And that, the really hard thing to do is to hold to the white hot commitment, both that this is not where Christians belong, fundamentally, that there's always going to be something awkward, strange and frustrating about living in the present age. And, you know, to take passages like Jeremiah's letter to the exile seriously, and to throw ourselves into the serving the world around us. And there's, there's no one sentence answer to that. That's why it's a hard position to live in. We're always going to be cost correcting, I think, you know, are we? are we identifying too much with or taking on too many of the assumptions of the modern world around us? Are we cutting ourselves off in in a sort of a knee jerk way, not seeking to understand or to take seriously, the world around us? And wherever we we find ourselves within that tension, there's always a work of self questioning and self critique to do I think, you know, Christians always need to be asking ourselves, are we drinking the cultural Kool Aid too much? Are we becoming, you know, unthinking late moderns in our own outlook in a way that's betraying some biblical truth? Or, you know, on the other side, are we in an in an unbiblical way, you know, seeking to simply deny or denigrate the culture at every opportunity, without, you know, doing what Paul does in one Corinthians one, for example? And, you know, it's, it's an easy question to pose in a way - it's incredibly hard one to answer. And it needs the whole wisdom of the church, it needs this to be worked out, in community with with different people, you know, helping each other to find a way through.

WS: Yeah. So the first question of the Westminster catechism, what is the chief end of man, the chief end of man is to glorify God and enjoy him forever, to live our lives quorum Deo before the face of God, there are simple words, but they're hard to do. And yet, just because they're hard, that doesn't mean we cannot do them, that we get a pass on them, right?
:::::
**Instructions**
[1] Update the transcript on Christians and modern culture from "WS: Yeah. So" to "on them, right?", changing "glorify" to "honor".
[2] Continue the transcript on Christians and modern culture, beginning after its final sentence.
The material after this has no connection to the transcript on Christians and modern culture.

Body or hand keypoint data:
:::::
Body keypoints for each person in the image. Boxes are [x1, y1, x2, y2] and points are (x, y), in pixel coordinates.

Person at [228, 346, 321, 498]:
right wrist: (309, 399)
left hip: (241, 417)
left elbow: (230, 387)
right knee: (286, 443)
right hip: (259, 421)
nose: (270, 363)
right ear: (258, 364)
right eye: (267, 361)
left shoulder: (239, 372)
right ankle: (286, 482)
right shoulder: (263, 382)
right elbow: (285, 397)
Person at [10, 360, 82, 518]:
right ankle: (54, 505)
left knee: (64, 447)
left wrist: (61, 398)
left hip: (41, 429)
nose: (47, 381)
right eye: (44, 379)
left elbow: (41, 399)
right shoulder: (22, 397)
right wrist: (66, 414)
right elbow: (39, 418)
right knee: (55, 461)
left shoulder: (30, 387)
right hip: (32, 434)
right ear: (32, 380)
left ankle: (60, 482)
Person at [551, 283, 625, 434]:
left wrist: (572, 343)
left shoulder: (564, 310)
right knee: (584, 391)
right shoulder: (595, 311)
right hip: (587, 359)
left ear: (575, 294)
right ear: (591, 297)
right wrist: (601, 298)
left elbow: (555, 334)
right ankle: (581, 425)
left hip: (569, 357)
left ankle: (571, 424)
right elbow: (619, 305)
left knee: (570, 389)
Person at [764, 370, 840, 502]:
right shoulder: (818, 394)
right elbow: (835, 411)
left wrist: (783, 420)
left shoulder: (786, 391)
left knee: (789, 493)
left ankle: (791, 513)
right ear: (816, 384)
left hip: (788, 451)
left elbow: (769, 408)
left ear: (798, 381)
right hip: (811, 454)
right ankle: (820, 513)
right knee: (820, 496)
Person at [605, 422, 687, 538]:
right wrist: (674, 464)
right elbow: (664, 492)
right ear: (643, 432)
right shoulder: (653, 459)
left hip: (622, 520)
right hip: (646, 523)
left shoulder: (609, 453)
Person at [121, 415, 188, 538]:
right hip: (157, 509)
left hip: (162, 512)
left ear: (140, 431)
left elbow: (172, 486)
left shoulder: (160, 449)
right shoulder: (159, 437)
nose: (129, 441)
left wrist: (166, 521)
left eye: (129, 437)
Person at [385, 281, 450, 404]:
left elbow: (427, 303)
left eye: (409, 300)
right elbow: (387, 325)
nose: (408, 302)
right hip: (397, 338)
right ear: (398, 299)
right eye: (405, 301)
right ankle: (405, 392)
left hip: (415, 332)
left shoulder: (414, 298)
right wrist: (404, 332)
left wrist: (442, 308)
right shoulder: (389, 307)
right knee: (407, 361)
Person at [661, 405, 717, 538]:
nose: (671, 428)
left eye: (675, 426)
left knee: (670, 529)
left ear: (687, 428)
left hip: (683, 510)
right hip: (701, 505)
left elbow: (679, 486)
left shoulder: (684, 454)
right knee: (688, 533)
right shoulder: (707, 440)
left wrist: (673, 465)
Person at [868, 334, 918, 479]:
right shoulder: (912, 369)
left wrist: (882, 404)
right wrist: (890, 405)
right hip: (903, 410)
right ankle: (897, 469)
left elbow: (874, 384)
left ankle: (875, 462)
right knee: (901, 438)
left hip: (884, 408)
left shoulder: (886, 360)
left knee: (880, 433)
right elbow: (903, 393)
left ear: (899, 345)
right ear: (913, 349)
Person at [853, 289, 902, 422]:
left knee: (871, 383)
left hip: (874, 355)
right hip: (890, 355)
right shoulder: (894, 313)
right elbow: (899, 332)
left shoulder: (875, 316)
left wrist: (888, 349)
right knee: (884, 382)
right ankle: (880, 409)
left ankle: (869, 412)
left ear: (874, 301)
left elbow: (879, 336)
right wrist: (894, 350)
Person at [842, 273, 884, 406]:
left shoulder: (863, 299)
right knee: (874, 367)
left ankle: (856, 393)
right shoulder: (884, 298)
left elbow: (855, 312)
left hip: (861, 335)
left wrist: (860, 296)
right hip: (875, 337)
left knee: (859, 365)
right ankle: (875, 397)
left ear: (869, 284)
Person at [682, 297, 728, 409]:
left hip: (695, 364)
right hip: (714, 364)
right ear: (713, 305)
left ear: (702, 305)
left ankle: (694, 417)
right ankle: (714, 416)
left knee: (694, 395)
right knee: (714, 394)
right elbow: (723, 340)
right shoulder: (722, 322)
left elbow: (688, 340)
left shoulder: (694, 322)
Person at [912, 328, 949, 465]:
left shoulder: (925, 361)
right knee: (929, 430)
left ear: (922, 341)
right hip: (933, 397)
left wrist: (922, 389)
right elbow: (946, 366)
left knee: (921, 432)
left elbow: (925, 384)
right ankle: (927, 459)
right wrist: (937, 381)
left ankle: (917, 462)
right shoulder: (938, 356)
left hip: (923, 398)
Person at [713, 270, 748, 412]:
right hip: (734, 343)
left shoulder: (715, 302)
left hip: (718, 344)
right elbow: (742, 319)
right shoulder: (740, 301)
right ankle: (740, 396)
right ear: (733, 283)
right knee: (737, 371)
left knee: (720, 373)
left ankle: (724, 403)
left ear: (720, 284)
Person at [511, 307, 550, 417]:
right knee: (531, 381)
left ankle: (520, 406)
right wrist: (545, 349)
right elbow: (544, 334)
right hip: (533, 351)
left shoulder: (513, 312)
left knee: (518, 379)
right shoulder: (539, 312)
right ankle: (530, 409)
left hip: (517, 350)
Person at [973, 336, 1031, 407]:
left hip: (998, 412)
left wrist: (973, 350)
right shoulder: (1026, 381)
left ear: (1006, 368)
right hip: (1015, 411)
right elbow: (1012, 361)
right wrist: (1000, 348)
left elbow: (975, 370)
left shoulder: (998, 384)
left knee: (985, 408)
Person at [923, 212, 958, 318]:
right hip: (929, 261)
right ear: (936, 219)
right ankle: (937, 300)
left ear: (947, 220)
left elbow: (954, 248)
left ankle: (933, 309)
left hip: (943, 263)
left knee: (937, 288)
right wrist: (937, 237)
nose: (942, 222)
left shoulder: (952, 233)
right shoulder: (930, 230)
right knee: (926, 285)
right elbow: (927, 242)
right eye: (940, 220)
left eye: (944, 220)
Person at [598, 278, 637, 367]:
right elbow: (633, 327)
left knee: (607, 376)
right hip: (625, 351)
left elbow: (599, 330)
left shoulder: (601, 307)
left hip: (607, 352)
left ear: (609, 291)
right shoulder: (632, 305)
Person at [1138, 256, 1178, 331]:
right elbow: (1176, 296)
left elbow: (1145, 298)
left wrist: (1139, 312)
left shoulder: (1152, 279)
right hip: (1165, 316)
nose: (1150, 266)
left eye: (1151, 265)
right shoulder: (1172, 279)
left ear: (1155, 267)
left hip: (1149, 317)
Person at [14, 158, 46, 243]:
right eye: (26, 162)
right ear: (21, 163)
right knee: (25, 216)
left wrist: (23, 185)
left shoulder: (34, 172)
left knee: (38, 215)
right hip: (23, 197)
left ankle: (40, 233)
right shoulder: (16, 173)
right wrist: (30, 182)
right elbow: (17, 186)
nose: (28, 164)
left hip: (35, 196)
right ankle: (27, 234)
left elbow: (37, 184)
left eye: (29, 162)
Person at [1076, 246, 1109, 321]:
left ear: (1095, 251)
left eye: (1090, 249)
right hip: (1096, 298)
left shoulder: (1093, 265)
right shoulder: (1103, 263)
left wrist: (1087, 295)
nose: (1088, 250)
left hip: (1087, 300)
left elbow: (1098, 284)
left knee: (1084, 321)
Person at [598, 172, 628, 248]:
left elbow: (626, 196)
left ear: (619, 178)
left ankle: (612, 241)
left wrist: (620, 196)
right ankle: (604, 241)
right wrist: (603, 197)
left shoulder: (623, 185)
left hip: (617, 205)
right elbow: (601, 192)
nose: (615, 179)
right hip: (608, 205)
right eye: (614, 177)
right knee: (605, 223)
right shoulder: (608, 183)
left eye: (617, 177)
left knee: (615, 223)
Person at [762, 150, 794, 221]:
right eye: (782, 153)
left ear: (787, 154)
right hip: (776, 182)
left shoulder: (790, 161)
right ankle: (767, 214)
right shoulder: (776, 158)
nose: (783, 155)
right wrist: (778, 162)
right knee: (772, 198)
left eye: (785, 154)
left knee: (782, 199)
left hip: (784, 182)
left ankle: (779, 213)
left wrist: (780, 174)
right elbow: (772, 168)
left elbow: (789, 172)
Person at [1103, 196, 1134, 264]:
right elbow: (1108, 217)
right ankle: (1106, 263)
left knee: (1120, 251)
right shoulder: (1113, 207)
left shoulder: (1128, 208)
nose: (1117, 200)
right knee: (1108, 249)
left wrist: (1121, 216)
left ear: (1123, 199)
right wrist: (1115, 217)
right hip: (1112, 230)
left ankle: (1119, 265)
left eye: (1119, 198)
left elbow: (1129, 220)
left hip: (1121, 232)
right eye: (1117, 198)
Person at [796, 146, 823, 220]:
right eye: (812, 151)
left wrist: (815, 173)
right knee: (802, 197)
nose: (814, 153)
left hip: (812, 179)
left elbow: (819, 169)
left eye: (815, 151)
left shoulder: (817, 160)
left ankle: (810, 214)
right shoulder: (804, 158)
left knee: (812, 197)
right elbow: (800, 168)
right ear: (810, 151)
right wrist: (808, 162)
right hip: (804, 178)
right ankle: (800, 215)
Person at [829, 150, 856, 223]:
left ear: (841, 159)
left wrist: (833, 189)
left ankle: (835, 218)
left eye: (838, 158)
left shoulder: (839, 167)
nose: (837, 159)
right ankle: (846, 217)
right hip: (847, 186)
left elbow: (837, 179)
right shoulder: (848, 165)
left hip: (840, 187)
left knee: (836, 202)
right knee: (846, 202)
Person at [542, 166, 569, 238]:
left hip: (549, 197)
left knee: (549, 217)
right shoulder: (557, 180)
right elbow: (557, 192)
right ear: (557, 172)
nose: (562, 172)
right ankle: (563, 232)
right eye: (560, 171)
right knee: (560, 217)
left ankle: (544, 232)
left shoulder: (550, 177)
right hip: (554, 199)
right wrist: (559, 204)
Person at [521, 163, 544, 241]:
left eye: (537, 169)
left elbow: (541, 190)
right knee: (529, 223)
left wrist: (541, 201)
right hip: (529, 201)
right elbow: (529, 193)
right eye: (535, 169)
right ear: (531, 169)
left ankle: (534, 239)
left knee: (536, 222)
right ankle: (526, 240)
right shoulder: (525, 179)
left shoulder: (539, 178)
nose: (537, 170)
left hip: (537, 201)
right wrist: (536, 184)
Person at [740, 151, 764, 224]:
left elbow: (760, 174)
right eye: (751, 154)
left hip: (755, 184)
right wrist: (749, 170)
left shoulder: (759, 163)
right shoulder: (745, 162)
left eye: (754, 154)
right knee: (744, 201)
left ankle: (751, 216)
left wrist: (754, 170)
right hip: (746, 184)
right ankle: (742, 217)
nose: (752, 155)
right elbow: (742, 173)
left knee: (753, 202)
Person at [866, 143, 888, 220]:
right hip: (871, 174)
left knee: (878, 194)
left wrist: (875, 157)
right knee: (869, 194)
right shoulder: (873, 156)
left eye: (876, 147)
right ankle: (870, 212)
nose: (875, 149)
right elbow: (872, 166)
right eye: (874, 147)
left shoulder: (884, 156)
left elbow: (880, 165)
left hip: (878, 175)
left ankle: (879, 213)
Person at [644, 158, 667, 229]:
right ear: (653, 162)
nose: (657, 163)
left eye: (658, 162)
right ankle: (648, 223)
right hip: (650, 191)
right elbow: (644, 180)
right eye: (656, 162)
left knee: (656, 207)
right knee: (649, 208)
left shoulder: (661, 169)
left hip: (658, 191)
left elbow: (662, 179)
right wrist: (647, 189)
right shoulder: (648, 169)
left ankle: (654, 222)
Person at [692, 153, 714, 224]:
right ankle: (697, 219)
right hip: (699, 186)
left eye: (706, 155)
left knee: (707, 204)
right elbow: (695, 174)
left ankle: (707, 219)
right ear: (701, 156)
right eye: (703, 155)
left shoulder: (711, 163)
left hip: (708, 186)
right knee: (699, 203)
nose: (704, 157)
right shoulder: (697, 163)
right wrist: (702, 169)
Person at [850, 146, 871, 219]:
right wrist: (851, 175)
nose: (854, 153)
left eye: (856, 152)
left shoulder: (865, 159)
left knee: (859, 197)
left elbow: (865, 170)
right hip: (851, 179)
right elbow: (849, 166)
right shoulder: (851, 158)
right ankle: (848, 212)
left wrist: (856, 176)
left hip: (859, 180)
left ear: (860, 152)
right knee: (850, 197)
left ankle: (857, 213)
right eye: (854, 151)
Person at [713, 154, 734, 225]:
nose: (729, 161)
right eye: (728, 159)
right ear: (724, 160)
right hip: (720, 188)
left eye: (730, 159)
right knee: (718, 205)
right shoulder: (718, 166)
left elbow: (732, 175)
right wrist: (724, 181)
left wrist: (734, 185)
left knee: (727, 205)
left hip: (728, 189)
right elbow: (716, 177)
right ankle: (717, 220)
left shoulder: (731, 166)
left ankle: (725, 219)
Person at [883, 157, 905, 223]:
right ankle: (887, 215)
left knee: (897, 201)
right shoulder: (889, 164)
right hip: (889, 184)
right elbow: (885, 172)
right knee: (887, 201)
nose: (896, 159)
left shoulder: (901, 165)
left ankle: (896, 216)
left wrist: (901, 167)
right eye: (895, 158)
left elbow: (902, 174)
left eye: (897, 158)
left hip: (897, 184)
:::::
**Results**
[1]
WS: Yeah. So the first question of the Westminster catechism, what is the chief end of man, the chief end of man is to honor God and enjoy him forever, to live our lives quorum Deo before the face of God, there are simple words, but they're hard to do. And yet, just because they're hard, that doesn't mean we cannot do them, that we get a pass on them, right?

[2]
CW: Absolutely And you need the whole body of Christ in Paul's image to to get a handle on them. Because my experience as someone in academia is going to be radically different not only from the experience of, you know, I guess, my my uncertain, you know, who's who's trying to make sense of this at school, never mind someone from a different culture today, you know, Sub Saharan African Christian, for example. And so there's not one answer to it in different cultural contexts, it's going to take the same unchanging gospel principles, but that outworking is gonna be really different.

WS: Yeah, well, Chris, we've I could probably do this all day long. Again, I just found your book to be magnificent. A great companion to some of the writers that we've already discussed. Kuyper, who I'm a big fan of, and Francis Schaeffer, of course, and Charles Taylor, who I'm a new fan of. And so a great companion to all of that. And I'm sure I can spend the rest of my life understanding just just those authors say and your book. But you know, in closing is there is again, I hate to ask you to reduce a very complex and interesting 600 page book into just a soundbite or two. But is there a key idea that you would like our listeners to take away from today from, from this conversation and also from your book?

CW: Wow. I guess, if I had one idea, it might be something like this: The best cultural critique is not done. When we take a step away from the text of the Bible from the nitty gritty details of the Bible, and try and throw around lots of theological and sociological and philosophical concepts. Let's, let's wager that the best cultural critique is done when we press into the Bible. And when we get our, our noses, you know, black with ink, in particular biblical passages, when we pick it apart, verse by verse, And when we look at biblical themes. And I would love people to be electrified by the idea that the more I press into the text of the Bible, the better cultural critic I'm going to be.